How very NME.
One cold and windy night in August, a band of cloaked NME staffers gathered around the office's Morrissey shrine and asked The Great One what more they could do to worship his glorious name in their eternal plight of penance. A slightly bored-sounding voice answered back "Did you dispose of Elton?"
Morrissey Sticks The Knife In In 'Autobiography.'
"Yes, my Lord," the exultant congregation chimed in unison as the Editor kicked a large, lumpy black sack on the floor. "Then let it be known that The Queen Is Dead is the greatest phonographic recording in the world. Let there not be a single indie-inclined youngster spawned today who is not tearfully grateful for what We have gifted their ears and relationships."
"Yes my Lord," chanted the hoard, holding up iPads displaying lit candles aflame in burning vigil for their years of sin against Mozza.
Morrissey At A Book Signing.
As Morrissey's memoir becomes one of the fastest-selling rock biopgraphies of all time, NME, that corner-post of British music reporting, has issued a proclamation that The Smiths' 1986 LP The Queen Is Dead is the greatest album of all time. The record beat the likes of David Bowie, The Stone Roses, Bob Dylan and The Beatles for the No.1 spot with a pointless points system used to rank each of the 50 considered albums.

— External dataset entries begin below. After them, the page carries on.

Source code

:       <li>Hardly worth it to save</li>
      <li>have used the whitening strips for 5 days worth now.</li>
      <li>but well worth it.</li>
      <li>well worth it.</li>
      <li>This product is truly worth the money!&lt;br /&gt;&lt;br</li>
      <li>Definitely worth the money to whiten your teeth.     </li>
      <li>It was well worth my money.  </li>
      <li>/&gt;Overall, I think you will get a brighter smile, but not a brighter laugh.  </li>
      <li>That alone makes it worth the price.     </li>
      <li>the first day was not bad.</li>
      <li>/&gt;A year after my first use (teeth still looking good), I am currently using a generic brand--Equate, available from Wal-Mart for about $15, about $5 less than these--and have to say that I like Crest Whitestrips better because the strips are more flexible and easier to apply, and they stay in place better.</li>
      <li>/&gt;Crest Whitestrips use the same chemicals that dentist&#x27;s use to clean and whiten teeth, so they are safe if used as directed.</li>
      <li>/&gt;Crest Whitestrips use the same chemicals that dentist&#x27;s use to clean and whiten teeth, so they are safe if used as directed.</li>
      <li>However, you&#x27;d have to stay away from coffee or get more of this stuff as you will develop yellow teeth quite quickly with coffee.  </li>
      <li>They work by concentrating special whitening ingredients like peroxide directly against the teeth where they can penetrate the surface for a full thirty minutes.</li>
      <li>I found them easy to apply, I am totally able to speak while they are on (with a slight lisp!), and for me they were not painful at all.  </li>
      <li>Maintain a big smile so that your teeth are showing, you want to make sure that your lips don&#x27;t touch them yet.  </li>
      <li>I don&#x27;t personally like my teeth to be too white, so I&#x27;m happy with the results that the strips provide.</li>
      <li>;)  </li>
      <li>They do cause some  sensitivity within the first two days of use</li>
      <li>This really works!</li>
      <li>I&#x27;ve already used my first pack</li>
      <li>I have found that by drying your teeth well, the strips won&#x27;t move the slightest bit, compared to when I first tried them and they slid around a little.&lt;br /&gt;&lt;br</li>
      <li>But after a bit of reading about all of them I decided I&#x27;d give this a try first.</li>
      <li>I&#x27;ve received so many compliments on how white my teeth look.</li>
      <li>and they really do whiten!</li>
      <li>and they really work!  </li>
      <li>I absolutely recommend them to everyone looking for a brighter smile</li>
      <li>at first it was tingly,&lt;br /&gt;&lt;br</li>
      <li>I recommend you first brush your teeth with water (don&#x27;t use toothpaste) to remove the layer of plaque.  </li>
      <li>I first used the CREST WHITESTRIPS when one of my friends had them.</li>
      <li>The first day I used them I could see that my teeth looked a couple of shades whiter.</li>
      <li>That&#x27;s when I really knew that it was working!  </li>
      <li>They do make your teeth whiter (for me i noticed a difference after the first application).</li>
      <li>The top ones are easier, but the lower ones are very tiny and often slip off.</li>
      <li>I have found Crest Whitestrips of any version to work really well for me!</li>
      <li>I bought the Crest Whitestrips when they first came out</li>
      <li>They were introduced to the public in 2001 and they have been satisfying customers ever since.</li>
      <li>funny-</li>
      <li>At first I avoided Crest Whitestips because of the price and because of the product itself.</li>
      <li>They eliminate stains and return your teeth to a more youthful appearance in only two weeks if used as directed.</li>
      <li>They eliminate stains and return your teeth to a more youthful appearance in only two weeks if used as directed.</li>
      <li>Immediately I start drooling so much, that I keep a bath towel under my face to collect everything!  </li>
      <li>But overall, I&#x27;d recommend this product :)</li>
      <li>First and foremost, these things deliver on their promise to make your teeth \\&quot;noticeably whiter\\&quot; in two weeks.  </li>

Upon its release, The Queen Is Dead only peaked at No.2 in the charts. The infamously cantankerous singer has had an on/off relationship with the long-running publication, after 1992 saw the magazine suggest the singer was a fascist after he draped himself in the Union Flag during a Finsbury Park gig.
Roses Were Laid Out To Appease The Great One.

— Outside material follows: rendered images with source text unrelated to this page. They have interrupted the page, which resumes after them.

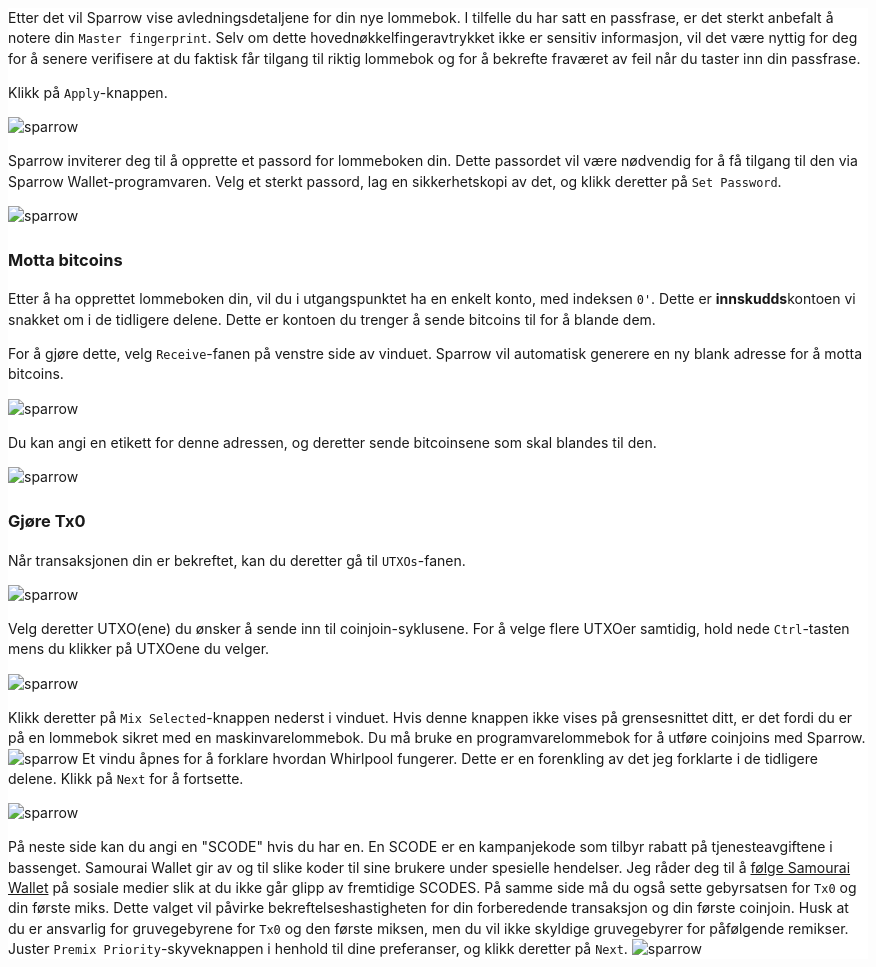 Etter det vil Sparrow vise avledningsdetaljene for din nye lommebok. I tilfelle du har satt en passfrase, er det sterkt anbefalt å notere din `Master fingerprint`. Selv om dette hovednøkkelfingeravtrykket ikke er sensitiv informasjon, vil det være nyttig for deg for å senere verifisere at du faktisk får tilgang til riktig lommebok og for å bekrefte fraværet av feil når du taster inn din passfrase.

Klikk på `Apply`-knappen.

![sparrow](assets/notext/15.webp)

Sparrow inviterer deg til å opprette et passord for lommeboken din. Dette passordet vil være nødvendig for å få tilgang til den via Sparrow Wallet-programvaren. Velg et sterkt passord, lag en sikkerhetskopi av det, og klikk deretter på `Set Password`.

![sparrow](assets/notext/16.webp)

### Motta bitcoins
Etter å ha opprettet lommeboken din, vil du i utgangspunktet ha en enkelt konto, med indeksen `0'`. Dette er **innskudds**kontoen vi snakket om i de tidligere delene. Dette er kontoen du trenger å sende bitcoins til for å blande dem.

For å gjøre dette, velg `Receive`-fanen på venstre side av vinduet. Sparrow vil automatisk generere en ny blank adresse for å motta bitcoins.

![sparrow](assets/notext/17.webp)

Du kan angi en etikett for denne adressen, og deretter sende bitcoinsene som skal blandes til den.

![sparrow](assets/notext/18.webp)

### Gjøre Tx0
Når transaksjonen din er bekreftet, kan du deretter gå til `UTXOs`-fanen.

![sparrow](assets/notext/19.webp)

Velg deretter UTXO(ene) du ønsker å sende inn til coinjoin-syklusene. For å velge flere UTXOer samtidig, hold nede `Ctrl`-tasten mens du klikker på UTXOene du velger.

![sparrow](assets/notext/20.webp)

Klikk deretter på `Mix Selected`-knappen nederst i vinduet. Hvis denne knappen ikke vises på grensesnittet ditt, er det fordi du er på en lommebok sikret med en maskinvarelommebok. Du må bruke en programvarelommebok for å utføre coinjoins med Sparrow.
![sparrow](assets/notext/21.webp)
Et vindu åpnes for å forklare hvordan Whirlpool fungerer. Dette er en forenkling av det jeg forklarte i de tidligere delene. Klikk på `Next` for å fortsette.

![sparrow](assets/notext/22.webp)

På neste side kan du angi en "SCODE" hvis du har en. En SCODE er en kampanjekode som tilbyr rabatt på tjenesteavgiftene i bassenget. Samourai Wallet gir av og til slike koder til sine brukere under spesielle hendelser. Jeg råder deg til å [følge Samourai Wallet](https://twitter.com/SamouraiWallet) på sosiale medier slik at du ikke går glipp av fremtidige SCODES.
På samme side må du også sette gebyrsatsen for `Tx0` og din første miks. Dette valget vil påvirke bekreftelseshastigheten for din forberedende transaksjon og din første coinjoin. Husk at du er ansvarlig for gruvegebyrene for `Tx0` og den første miksen, men du vil ikke skyldige gruvegebyrer for påfølgende remikser. Juster `Premix Priority`-skyveknappen i henhold til dine preferanser, og klikk deretter på `Next`.
![sparrow](assets/notext/23.webp)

In Morrissey's memoir, Autobiography, he spits and hisses at the memory, evidently still raw: "no thought whatsoever of me in the burning wreckage of it all [...] They milk and foster their racist allegations - full of high moral code and judicial thuggery."

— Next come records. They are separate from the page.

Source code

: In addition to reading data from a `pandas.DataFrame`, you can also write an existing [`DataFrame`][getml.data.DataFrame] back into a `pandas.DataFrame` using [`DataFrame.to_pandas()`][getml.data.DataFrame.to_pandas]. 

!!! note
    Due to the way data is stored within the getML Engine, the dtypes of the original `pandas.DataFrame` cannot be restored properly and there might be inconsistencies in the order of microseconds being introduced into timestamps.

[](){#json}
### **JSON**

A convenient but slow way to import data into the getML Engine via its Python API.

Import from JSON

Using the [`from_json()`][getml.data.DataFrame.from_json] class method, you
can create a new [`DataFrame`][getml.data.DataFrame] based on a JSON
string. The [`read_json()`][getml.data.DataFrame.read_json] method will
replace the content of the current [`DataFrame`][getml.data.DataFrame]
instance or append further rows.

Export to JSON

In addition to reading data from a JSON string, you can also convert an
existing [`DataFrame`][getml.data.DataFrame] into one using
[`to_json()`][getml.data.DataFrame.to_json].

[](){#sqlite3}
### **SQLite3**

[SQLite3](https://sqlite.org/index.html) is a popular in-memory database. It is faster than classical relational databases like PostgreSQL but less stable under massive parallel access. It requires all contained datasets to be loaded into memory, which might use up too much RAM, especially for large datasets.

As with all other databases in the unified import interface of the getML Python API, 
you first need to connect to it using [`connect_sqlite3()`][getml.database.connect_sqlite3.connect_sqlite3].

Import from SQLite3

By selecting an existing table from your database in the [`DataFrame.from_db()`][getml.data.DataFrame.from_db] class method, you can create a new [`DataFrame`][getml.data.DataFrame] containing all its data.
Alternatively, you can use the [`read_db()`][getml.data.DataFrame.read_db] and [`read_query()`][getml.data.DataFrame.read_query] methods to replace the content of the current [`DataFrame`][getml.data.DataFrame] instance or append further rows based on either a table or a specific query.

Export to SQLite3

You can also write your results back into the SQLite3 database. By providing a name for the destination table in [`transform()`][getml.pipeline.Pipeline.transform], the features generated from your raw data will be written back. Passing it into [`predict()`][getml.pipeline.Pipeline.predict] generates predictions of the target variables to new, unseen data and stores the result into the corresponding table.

The accusation of racism reared its head fifteen years later under the editorship of Conor McNicolas after an interview. Morrissey described the words written as "the most offensively malodorous attack [...] the editor gives the story teeth by switching the wording of my replies, and by inventing questions that were never asked.
Morrissey's Autobiography Is Out Now.
The 54 year-old singer also recalls his grating suspicion that NME was out to get him in the 90s, having written that former editor Danny Kelly "allegedly called a staff meeting at which he has passed the command that his staff writers must now 'get Morrissey' [...] the plan was underway to dislodge me as an NME staple."
The NME simply must be seeking absolution. Hopefully, the album will now be remembered as much of a classic as his book.